* **Assigned task**
Duplicate the records from their first line through the line containing "Ostrów Mazowiecka (Mazowieckie)", that line included, reproducing each line without any change.

(Beginning of Records to use)

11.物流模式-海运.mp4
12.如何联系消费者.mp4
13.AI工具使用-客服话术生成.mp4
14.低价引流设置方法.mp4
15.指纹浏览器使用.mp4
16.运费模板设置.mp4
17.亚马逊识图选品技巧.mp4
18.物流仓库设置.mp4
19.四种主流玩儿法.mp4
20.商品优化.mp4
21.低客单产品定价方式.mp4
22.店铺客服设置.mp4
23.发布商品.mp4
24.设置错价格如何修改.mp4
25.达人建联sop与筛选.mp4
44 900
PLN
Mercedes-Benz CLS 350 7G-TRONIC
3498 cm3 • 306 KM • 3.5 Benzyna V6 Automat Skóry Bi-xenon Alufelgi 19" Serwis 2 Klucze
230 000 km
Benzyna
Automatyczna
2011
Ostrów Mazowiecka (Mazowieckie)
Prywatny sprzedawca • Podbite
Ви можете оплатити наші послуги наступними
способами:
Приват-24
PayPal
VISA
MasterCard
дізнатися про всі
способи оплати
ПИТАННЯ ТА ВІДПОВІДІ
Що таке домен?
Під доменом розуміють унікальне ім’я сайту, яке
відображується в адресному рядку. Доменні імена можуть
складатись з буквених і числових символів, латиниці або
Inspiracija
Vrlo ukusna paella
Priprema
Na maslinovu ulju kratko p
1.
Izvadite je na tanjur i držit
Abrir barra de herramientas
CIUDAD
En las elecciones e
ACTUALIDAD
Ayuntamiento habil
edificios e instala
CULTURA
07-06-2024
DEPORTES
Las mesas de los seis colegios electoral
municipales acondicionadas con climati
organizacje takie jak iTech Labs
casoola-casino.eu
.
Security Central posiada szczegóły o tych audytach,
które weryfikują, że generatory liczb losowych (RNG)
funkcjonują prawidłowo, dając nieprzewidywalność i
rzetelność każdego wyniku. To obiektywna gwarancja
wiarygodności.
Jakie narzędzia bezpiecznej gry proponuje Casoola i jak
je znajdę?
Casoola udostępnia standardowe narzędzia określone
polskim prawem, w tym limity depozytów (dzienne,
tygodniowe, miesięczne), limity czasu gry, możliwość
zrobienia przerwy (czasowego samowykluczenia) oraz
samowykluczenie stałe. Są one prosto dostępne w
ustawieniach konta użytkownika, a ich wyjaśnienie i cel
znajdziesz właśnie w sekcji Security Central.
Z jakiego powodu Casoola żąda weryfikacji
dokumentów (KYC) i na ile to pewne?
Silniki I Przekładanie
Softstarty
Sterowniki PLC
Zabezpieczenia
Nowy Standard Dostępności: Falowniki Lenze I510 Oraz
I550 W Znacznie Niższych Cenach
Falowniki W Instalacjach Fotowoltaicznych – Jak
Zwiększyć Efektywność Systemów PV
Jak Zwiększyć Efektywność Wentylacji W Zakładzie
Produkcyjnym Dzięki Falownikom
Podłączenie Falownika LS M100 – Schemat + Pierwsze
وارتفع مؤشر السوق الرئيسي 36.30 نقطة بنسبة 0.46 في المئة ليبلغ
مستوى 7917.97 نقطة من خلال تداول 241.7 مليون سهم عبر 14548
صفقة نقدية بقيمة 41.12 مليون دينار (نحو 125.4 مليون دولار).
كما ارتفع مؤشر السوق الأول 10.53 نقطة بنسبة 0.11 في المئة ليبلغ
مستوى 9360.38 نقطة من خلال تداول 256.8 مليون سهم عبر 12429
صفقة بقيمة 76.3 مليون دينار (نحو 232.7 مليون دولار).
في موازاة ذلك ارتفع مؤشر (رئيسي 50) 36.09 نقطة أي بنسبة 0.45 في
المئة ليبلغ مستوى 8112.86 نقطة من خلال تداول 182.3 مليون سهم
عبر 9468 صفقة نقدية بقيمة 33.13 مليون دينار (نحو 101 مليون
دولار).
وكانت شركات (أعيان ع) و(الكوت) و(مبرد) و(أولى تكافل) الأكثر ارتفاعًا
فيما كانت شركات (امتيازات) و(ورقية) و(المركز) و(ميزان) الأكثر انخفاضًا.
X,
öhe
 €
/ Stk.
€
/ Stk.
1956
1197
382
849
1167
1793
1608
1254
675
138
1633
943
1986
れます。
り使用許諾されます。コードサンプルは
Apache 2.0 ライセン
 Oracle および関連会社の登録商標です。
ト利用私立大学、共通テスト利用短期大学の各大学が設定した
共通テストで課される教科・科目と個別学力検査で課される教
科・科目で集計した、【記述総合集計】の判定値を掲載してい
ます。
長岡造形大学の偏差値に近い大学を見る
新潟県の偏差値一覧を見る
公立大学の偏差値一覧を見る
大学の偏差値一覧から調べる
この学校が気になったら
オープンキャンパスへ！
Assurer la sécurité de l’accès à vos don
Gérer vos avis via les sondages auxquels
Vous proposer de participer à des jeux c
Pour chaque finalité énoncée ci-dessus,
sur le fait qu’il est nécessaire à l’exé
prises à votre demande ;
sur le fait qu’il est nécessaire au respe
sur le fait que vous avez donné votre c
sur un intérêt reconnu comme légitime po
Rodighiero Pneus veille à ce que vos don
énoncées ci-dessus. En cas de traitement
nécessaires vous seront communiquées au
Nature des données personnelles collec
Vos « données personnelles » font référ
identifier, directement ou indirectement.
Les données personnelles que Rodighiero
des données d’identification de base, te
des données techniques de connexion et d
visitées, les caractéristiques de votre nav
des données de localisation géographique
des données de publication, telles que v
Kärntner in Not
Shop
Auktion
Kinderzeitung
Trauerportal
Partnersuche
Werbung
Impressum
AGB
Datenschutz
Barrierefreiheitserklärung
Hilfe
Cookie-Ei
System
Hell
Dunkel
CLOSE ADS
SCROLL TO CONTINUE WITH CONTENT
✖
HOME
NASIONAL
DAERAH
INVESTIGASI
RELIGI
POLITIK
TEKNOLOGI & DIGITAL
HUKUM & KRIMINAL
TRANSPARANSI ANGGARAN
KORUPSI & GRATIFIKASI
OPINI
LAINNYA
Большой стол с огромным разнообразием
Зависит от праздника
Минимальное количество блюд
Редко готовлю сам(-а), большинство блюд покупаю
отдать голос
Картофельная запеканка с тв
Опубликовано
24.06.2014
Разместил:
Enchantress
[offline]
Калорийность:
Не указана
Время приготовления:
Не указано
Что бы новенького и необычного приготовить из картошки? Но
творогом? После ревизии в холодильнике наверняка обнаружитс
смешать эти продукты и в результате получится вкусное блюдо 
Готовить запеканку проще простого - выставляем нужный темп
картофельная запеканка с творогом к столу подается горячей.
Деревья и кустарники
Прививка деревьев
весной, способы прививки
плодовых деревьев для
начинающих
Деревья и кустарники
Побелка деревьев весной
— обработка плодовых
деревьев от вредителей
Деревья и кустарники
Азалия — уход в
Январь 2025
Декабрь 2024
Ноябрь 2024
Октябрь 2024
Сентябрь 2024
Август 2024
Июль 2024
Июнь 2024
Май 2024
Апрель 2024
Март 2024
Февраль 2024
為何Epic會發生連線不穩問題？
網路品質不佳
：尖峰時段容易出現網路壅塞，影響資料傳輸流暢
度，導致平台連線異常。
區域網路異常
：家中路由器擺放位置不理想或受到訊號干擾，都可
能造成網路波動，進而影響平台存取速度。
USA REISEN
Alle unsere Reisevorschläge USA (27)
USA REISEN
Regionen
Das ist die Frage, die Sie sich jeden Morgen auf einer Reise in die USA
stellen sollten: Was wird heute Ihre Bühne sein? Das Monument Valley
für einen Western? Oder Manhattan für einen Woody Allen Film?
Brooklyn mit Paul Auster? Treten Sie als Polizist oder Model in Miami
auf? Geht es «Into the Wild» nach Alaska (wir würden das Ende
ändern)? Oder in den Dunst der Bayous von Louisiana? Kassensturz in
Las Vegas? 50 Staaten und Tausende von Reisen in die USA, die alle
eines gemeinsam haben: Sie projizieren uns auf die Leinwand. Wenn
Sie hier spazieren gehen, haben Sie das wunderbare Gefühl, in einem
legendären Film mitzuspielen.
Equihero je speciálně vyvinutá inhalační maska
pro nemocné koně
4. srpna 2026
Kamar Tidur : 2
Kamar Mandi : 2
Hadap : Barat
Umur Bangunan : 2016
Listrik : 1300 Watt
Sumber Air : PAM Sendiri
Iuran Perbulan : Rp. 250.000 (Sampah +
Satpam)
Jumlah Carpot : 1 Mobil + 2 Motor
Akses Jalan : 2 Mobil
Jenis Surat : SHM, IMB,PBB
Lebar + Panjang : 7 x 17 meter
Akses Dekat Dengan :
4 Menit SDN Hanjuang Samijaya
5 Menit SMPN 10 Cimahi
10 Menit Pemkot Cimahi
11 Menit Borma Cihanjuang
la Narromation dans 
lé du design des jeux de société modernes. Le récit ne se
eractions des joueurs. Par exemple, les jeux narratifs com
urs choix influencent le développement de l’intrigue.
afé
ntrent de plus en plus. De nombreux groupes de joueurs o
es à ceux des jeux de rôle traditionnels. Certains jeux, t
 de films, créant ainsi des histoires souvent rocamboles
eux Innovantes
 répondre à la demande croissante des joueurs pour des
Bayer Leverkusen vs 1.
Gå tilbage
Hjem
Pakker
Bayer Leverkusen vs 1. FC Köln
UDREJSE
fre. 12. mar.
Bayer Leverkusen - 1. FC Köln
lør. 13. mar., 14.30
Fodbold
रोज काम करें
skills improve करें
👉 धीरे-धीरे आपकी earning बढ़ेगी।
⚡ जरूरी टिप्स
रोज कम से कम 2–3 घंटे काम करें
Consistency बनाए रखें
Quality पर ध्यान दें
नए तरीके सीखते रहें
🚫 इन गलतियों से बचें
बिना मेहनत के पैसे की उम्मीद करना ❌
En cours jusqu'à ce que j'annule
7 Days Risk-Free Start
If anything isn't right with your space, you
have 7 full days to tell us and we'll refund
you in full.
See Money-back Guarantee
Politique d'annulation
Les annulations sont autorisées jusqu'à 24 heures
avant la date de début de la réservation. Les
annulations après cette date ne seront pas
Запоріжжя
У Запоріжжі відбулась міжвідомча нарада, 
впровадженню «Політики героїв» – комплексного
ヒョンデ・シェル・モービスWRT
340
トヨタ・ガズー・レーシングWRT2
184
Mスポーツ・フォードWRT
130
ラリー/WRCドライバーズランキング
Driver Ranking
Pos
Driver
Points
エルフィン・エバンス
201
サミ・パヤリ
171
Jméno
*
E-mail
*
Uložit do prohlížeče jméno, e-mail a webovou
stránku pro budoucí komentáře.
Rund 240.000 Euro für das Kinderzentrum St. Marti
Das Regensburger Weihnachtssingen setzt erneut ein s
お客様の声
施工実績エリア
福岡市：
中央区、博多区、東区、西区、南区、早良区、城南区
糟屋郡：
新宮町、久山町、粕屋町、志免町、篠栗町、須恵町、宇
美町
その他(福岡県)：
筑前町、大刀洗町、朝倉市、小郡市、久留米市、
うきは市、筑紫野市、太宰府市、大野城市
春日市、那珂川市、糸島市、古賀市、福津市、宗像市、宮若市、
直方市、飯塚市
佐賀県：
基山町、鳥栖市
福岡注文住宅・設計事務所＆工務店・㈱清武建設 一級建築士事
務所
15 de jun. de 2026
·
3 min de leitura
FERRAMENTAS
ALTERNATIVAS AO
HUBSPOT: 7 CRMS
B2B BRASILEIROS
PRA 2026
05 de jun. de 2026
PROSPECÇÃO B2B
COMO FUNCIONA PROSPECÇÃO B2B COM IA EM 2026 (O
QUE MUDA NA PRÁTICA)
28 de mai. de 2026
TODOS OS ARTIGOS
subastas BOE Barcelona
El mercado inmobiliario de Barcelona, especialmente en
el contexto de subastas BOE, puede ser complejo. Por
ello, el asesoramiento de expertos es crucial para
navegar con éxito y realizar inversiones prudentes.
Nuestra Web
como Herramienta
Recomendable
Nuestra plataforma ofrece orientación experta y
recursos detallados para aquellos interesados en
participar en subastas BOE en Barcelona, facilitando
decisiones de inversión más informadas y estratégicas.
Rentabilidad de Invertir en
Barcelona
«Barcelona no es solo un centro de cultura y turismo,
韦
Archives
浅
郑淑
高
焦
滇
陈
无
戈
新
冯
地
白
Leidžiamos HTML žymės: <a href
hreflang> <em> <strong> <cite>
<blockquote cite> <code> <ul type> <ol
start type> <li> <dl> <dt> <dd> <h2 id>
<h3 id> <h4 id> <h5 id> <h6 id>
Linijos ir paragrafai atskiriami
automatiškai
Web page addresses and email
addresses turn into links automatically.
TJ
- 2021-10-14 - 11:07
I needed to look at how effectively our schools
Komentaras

(End of Records to use)

* **Finished task**
11.物流模式-海运.mp4
12.如何联系消费者.mp4
13.AI工具使用-客服话术生成.mp4
14.低价引流设置方法.mp4
15.指纹浏览器使用.mp4
16.运费模板设置.mp4
17.亚马逊识图选品技巧.mp4
18.物流仓库设置.mp4
19.四种主流玩儿法.mp4
20.商品优化.mp4
21.低客单产品定价方式.mp4
22.店铺客服设置.mp4
23.发布商品.mp4
24.设置错价格如何修改.mp4
25.达人建联sop与筛选.mp4
44 900
PLN
Mercedes-Benz CLS 350 7G-TRONIC
3498 cm3 • 306 KM • 3.5 Benzyna V6 Automat Skóry Bi-xenon Alufelgi 19" Serwis 2 Klucze
230 000 km
Benzyna
Automatyczna
2011
Ostrów Mazowiecka (Mazowieckie)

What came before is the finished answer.